**Work to complete**
Which rows contain the word "bisa"? Pick out each one and copy it in full.

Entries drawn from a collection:
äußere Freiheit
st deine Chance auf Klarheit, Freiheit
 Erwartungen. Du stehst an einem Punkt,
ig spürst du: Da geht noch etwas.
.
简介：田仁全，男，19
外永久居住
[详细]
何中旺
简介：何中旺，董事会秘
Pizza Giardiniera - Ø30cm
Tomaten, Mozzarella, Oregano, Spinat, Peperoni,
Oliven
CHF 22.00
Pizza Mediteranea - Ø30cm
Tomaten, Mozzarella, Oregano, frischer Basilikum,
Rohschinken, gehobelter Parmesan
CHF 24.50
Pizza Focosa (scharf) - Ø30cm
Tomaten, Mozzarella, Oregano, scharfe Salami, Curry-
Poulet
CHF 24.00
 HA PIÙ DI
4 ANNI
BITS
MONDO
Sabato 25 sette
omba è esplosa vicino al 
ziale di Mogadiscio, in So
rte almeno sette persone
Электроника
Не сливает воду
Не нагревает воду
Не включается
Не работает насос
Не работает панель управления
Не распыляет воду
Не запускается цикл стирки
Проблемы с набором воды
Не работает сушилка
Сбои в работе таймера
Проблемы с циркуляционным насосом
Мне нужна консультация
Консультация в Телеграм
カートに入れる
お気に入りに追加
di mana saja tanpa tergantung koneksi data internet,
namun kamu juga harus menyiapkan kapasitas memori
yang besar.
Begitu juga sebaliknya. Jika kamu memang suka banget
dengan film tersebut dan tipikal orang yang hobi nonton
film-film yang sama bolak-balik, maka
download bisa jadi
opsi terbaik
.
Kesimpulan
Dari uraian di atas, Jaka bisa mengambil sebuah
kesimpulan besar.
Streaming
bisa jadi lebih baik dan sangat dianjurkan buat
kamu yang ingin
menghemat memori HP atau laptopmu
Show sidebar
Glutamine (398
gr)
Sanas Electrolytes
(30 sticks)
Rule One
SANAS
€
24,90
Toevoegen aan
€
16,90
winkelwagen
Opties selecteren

**Response to this exercise**
download bisa jadi
Dari uraian di atas, Jaka bisa mengambil sebuah
bisa jadi lebih baik dan sangat dianjurkan buat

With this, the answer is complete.